Activity list:
A. Can you quote the stored entries word for word, from the first line of the records up to and including the line that contains "主・山田和成さん）という思いを込めたという。"?
B. How would the spoken account of moving to Clipper Street and finding the Gilman Street building go on? Continue it from the point where it stops.

[[ Study text open ]]

Yeah. Moving the house moved from Oakland, Berkeley over to Clipper Street in the city. And also, I remember I was down in San Diego, I think, 18, 17, or something like that.  And Tim would call me up in the afternoon. He goes, yeah. And he would like come back from work and start looking all over the Bay area for place where you can open a punk club, but we also could live.  And I was going – Ugh, I’ve been going to punk shows for a long time, but I wouldn’t want to live where their shows were. You know? Cause America was a little different. It wasn’t like European hostile things or squats where it’s nice. It was just like, and he goes, yeah, I found this thing. Maybe we could build bedrooms in the corner.  I’m like – Holy shit. I’m not going to live there. You know? But it worked out where he found this really nice house on Clipper and then Gilman Street came a little bit later. Um, What’s the dude’s name? Victor Hayden actually found the building where Gilman started.

[[ Study text closed ]]
[[ Dataset records open ]]

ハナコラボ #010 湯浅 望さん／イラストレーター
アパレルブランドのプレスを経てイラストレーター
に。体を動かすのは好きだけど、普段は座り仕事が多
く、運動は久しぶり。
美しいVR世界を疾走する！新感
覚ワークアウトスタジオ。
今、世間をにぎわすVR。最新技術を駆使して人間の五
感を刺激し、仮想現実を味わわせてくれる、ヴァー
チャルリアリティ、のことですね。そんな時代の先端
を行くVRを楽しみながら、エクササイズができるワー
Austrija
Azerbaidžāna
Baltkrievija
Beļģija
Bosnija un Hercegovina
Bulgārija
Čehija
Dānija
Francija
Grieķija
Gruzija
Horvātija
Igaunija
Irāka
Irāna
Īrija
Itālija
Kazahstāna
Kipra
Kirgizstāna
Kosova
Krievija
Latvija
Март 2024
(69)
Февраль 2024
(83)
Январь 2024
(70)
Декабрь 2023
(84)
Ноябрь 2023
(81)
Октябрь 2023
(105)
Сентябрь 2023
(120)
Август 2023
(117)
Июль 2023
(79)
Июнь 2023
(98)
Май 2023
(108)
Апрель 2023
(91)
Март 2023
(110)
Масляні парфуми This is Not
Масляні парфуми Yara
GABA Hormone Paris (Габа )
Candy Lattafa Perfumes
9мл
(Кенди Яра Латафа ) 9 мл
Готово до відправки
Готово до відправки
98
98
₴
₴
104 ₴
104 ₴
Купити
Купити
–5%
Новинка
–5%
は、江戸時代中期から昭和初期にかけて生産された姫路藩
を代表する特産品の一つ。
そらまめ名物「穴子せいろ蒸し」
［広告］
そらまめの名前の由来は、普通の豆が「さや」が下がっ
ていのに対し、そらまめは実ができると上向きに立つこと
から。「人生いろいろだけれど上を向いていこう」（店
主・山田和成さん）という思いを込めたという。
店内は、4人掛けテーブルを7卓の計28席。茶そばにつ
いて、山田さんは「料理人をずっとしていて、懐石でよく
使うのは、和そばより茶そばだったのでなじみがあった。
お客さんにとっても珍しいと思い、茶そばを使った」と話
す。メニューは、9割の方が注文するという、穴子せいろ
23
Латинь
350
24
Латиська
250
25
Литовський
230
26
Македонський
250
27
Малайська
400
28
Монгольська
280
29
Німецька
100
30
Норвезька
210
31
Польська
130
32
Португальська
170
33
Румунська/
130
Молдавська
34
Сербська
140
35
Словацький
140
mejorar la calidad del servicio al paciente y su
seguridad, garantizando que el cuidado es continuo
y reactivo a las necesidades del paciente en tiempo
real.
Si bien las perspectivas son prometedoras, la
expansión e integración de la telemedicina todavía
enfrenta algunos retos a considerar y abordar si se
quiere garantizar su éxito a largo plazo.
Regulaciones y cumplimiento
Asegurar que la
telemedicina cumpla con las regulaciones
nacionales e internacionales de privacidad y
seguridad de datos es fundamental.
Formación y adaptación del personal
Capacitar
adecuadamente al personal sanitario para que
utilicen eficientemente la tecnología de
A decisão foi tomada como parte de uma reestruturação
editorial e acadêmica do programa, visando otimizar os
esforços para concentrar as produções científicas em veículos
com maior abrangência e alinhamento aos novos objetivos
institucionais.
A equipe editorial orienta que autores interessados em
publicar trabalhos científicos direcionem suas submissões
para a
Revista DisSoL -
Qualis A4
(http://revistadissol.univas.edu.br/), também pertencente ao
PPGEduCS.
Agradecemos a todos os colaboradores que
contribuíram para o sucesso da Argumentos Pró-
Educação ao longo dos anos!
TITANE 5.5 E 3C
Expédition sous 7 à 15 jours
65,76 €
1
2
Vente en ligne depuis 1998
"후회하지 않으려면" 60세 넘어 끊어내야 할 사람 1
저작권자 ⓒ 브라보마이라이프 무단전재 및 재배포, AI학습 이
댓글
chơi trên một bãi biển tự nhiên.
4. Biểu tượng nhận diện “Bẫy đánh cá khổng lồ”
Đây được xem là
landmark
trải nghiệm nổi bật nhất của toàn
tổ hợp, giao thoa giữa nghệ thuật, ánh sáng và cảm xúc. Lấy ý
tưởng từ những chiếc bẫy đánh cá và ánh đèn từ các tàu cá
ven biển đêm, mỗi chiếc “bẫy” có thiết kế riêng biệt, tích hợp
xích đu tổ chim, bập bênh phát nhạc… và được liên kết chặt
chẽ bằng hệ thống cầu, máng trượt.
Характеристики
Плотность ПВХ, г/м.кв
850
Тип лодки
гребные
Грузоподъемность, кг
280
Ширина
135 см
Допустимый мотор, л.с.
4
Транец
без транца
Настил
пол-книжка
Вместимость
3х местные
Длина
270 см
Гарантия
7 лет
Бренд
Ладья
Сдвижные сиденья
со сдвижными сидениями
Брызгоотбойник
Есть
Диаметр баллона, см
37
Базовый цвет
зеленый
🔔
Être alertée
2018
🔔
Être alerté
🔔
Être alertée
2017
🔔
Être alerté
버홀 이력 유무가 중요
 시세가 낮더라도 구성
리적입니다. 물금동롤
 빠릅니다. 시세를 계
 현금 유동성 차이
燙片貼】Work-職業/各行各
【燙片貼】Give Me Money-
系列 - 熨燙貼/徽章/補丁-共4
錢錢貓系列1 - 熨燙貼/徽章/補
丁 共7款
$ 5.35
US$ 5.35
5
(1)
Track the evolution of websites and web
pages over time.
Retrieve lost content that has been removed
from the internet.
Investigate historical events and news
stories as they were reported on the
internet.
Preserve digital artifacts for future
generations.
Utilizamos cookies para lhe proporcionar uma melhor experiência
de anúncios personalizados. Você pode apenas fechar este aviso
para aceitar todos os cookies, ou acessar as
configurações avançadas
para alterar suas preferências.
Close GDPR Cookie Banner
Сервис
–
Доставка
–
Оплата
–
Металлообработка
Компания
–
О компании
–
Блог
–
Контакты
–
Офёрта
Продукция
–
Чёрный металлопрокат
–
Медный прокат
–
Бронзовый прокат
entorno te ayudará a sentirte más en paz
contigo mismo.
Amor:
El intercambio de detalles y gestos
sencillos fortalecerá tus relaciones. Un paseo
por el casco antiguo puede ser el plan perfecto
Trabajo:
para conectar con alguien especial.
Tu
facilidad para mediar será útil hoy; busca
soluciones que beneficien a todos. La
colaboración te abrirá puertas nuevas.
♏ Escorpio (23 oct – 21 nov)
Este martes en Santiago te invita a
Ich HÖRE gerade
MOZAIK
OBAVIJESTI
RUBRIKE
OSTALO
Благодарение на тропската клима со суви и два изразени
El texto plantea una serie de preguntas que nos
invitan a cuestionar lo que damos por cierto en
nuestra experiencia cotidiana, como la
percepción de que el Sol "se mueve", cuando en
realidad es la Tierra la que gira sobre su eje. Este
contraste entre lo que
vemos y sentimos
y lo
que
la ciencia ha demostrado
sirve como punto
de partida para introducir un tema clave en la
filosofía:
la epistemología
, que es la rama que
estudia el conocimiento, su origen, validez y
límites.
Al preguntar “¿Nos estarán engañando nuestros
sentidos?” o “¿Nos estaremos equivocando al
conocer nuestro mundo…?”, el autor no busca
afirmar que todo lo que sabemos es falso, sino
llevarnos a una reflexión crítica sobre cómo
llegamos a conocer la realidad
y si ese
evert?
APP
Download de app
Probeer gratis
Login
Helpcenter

[[ Dataset records closed ]]

Task results:
A.
ハナコラボ #010 湯浅 望さん／イラストレーター
アパレルブランドのプレスを経てイラストレーター
に。体を動かすのは好きだけど、普段は座り仕事が多
く、運動は久しぶり。
美しいVR世界を疾走する！新感
覚ワークアウトスタジオ。
今、世間をにぎわすVR。最新技術を駆使して人間の五
感を刺激し、仮想現実を味わわせてくれる、ヴァー
チャルリアリティ、のことですね。そんな時代の先端
を行くVRを楽しみながら、エクササイズができるワー
Austrija
Azerbaidžāna
Baltkrievija
Beļģija
Bosnija un Hercegovina
Bulgārija
Čehija
Dānija
Francija
Grieķija
Gruzija
Horvātija
Igaunija
Irāka
Irāna
Īrija
Itālija
Kazahstāna
Kipra
Kirgizstāna
Kosova
Krievija
Latvija
Март 2024
(69)
Февраль 2024
(83)
Январь 2024
(70)
Декабрь 2023
(84)
Ноябрь 2023
(81)
Октябрь 2023
(105)
Сентябрь 2023
(120)
Август 2023
(117)
Июль 2023
(79)
Июнь 2023
(98)
Май 2023
(108)
Апрель 2023
(91)
Март 2023
(110)
Масляні парфуми This is Not
Масляні парфуми Yara
GABA Hormone Paris (Габа )
Candy Lattafa Perfumes
9мл
(Кенди Яра Латафа ) 9 мл
Готово до відправки
Готово до відправки
98
98
₴
₴
104 ₴
104 ₴
Купити
Купити
–5%
Новинка
–5%
は、江戸時代中期から昭和初期にかけて生産された姫路藩
を代表する特産品の一つ。
そらまめ名物「穴子せいろ蒸し」
［広告］
そらまめの名前の由来は、普通の豆が「さや」が下がっ
ていのに対し、そらまめは実ができると上向きに立つこと
から。「人生いろいろだけれど上を向いていこう」（店
主・山田和成さん）という思いを込めたという。

B.
So I know that was, I don’t know.  I just wanted to be part of Maximum. It was nice. I’d been doing my own fanzine for so long. It just was nice to just be around a large group of people and be in San Francisco. But I was scared shitless. When I moved to San Francisco. The day I moved here as listening to some radio station and Penelope Houston was doing an acoustic version of a Ramones song. And I said – Fuck, man, this is going to be terrible!  Really bummed me on.  And I liked Penelope and used to like the Ramones, but I just thought it’s going to be so grown up. Things were changing. And it really, I was fearful I made the wrong decision, I mean seriously because San Francisco had older punk scene, you know, and we hadn’t really dived into the East Bay thing. You know, we’re all those amazing hardcore bands that were on the first record. That was truly a fear of mine.  

BH:  But fear not because Not So Quiet had just come out it…

MS:  And also everyone that I knew from magazines started coming over and it had a way more youthful thing as well as it was just a nice collaboration of people that have been around since Day 1 and knew people.  That was what that was true for all Maximum projects. And still now, you know.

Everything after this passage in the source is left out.